The readings from a longer term (1-2 weeks) breadth indicator of net 20-day highs-lows are more disturbing. The market rallied off a mild oversold condition last week, but it is now on the overbought side of neutral and it would become overbought on any sort of mild advance. This suggests that the upside potential of the current rally is very limited.
Further, my inner trader worries about the lack of panic selling (see Bracing for more pain). Admittedly, Rydex and AAII are showing crowded short conditions (see above commentary), but sentiment models are not very useful as short-term trading tools. The latest update of the NAAIM Exposure Index, which surveys of RIAs, indicates that investment advisors were buying in the face of market weakness, which also suggests a lack of capitulation.
Here are the short-term challenges facing the market next week. The SPX hourly chart shows an overbought condition on RSI 5 and nearby overhead resistance. At a minimum, the bulls have to show sufficient follow-through and overcome that resistance zone to be in control of the tape.
The daily chart appears a bit more constructive.

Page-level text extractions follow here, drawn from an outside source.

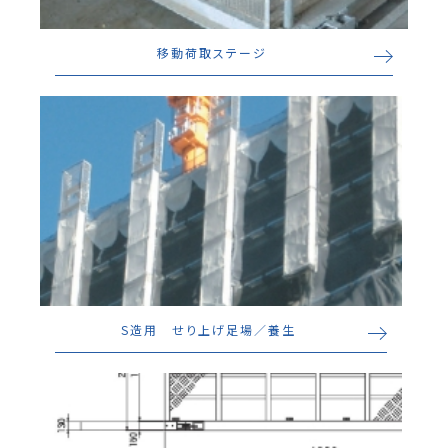
移動荷取ステージ
S造用 せり上げ足場／養生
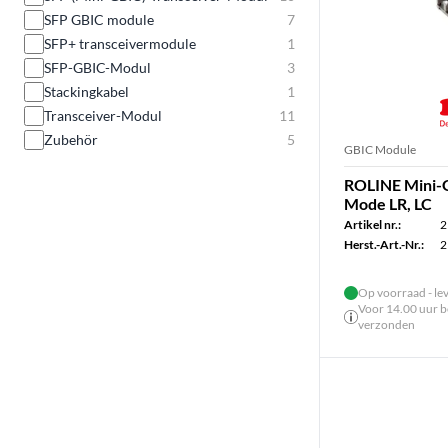
SFP GBIC module
7
SFP+ transceivermodule
1
SFP-GBIC-Modul
3
Stackingkabel
1
Transceiver-Modul
11
Zubehör
5
GBIC Module
ROLINE Mini-G
Mode LR, LC
Artikel nr.:
2
Herst.-Art.-Nr.:
2
Op voorraad - le
Voor 14.00 uur be
verzonden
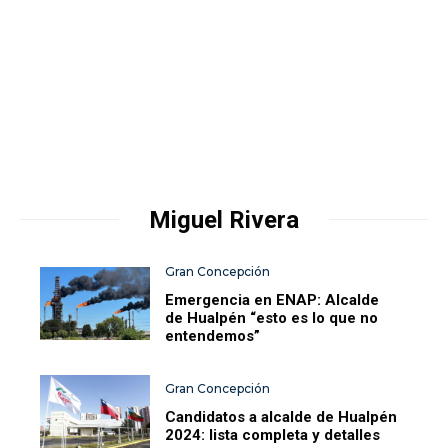
Miguel Rivera
Gran Concepción
Emergencia en ENAP: Alcalde
de Hualpén “esto es lo que no
entendemos”
Gran Concepción
Candidatos a alcalde de Hualpén
2024: lista completa y detalles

We are seeing positive divergences in 5 and 14 day RSI. The initial target for the rally, after it overcomes any of the aforementioned resistance levels, is the first Fibonacci retracement level at about 1833-1835.
My inner trader is skeptical that the bulls can pull off a win next week. Until the bulls can show they have sufficient control of the tape to overcome resistance at 1835, he is staying in cash. Ideally, he would like to see a final panicky selloff, where the market craters and his social media feed is full of “OMG! Next stop for the SPX is 1760” comments. His base case scenario calls for further market choppiness until we either start to either see a trend of improving fundamentals in the form of rising forward EPS estimates, or a capitulation selloff.